Poll results show that over 99.8% of voters supported the proposal, which will launch Starknet’s third official protocol upgrade on mainnet on Jan 10.
Previous versions of Starknet Alpha v0.13.0 were deployed on the Goerli testnet and Sepolia testnet in early December.
Starknet is a prominent Ethereum layer-2 scaling solution based on zero-knowledge cryptography. It uses zk-STARKs to prove the validity and integrity of computations on Ethereum.
The team raised a $100 million series D in May 2022, led by Greenoaks Capital and Coatue. It currently has a TVL of $145 million and a monthly transaction volume of $4.96 million, according to information available on L2Beat.

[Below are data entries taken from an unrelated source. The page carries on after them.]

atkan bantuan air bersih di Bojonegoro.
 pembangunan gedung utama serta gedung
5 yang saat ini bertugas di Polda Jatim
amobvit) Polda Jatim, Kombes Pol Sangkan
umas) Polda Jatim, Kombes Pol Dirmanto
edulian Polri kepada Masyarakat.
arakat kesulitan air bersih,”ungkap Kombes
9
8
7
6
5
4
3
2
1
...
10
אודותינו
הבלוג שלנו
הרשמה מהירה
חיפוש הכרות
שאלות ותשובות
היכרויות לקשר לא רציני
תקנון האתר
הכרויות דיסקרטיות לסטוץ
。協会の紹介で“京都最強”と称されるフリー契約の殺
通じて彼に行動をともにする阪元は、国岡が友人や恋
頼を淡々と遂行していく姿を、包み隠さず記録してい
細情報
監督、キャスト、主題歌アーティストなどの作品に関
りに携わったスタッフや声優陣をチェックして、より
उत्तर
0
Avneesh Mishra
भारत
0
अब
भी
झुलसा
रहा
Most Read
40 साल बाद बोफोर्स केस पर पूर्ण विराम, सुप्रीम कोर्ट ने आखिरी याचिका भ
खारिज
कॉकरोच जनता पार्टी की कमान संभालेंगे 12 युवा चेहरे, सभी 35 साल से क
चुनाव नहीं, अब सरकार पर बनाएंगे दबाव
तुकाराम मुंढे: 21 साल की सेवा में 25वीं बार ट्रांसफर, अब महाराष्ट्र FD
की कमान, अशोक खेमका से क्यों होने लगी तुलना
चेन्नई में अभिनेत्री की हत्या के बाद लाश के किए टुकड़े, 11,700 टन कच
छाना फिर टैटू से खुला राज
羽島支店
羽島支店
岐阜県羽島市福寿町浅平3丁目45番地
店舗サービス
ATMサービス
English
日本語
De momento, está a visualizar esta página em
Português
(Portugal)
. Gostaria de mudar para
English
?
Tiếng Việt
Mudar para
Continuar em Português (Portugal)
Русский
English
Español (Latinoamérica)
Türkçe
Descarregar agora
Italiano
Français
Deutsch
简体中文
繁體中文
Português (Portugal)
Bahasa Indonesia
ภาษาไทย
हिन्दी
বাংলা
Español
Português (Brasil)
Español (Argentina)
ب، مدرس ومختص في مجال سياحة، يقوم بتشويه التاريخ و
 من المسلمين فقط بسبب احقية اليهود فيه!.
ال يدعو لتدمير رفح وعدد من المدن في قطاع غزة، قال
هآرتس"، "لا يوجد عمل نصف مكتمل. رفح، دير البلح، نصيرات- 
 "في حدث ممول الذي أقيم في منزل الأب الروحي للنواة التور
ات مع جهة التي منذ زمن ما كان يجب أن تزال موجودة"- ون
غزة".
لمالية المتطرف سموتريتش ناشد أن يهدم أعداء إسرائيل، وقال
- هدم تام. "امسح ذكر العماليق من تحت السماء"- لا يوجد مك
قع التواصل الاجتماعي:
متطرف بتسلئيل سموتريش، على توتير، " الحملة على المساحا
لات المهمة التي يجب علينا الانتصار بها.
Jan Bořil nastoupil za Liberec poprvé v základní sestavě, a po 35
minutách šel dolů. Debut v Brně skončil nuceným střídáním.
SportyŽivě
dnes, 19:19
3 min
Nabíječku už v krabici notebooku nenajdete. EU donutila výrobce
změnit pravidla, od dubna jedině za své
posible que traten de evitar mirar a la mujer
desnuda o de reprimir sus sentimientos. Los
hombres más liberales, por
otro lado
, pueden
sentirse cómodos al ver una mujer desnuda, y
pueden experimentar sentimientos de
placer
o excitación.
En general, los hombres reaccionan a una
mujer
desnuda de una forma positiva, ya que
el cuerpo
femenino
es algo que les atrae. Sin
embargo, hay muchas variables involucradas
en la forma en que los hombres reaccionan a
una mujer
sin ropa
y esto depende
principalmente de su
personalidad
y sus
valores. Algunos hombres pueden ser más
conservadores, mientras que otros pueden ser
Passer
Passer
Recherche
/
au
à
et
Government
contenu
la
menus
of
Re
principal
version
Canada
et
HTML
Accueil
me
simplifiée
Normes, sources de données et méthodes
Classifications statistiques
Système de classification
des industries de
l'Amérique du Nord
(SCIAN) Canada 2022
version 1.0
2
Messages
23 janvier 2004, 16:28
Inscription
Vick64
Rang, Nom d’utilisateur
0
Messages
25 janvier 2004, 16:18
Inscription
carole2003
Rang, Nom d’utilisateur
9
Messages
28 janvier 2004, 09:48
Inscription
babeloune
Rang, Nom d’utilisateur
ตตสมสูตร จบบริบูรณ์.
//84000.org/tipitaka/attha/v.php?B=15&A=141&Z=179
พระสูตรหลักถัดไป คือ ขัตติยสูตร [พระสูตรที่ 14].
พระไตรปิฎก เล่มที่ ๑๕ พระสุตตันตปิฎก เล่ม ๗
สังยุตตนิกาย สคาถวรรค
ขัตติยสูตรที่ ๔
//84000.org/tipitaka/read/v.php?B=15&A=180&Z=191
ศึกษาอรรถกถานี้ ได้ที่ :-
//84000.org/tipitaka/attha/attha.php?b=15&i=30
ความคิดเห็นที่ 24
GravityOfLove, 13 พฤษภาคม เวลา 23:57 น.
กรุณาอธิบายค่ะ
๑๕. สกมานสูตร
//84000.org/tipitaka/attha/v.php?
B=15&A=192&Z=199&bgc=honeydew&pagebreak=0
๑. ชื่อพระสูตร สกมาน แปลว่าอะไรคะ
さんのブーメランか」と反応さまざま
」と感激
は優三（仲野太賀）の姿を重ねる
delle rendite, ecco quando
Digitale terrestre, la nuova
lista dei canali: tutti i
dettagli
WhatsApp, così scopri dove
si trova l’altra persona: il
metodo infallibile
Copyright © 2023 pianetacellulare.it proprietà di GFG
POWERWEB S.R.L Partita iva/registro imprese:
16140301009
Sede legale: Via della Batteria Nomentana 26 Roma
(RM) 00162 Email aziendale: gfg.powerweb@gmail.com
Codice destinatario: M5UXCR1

This latest version of the protocol will set the scene for a new transaction version, one that enables fees to be paid in STRK or ETH. It will also enable reduced transaction fees, Eli Ben-Sasson, the co-founder and president of StarkWare, the infrastructure team behind Starknet, told Blockworks.
“Starknet token will not be noticed at first; wallets are still integrating it and there’s a lot of other infrastructure work that needs to be finalized, but at some point, when the token is transferable, users will be able to pay fees not just in ETH but also in STRK,” he said.
STRK is not yet publicly available for purchase or trading, but community members speculate that an airdrop is imminent.
The Starknet Foundation plans to distribute 1.8 billion STRK tokens to various teams that are building and driving adoption on its blockchain network.
Read More: Starknet Foundation teases STRK token airdrop
“Even though STRK itself is not transferable, [this upgrade] will allow it to do so from a technical point of view, so that when it turns on at a later point in time the infrastructure is ready,” Ben-Sasson said.
Ben-Sasson explains that because of the reliance on Ethereum for data availability, transaction fees on Starknet today remain relatively quite high, averaging around $0.39, according to Starkscan.
Immediately following the mainnet upgrade, transaction costs will be reduced by between 25% to 50%, Ben-Sasson said.
“That is not the end of cost reduction. Very soon, EIP-4844 is going to be turned on, on Ethereum. That will dramatically reduce cost even more because data availability costs will be going down,” he said.
Read More: Ethereum’s Next Upgrade To Focus on Blobs
On top of this, Ben-Sasson notes that in the near future, there are plans to introduce a fee-congestion market for when capacity is outpaced by demand.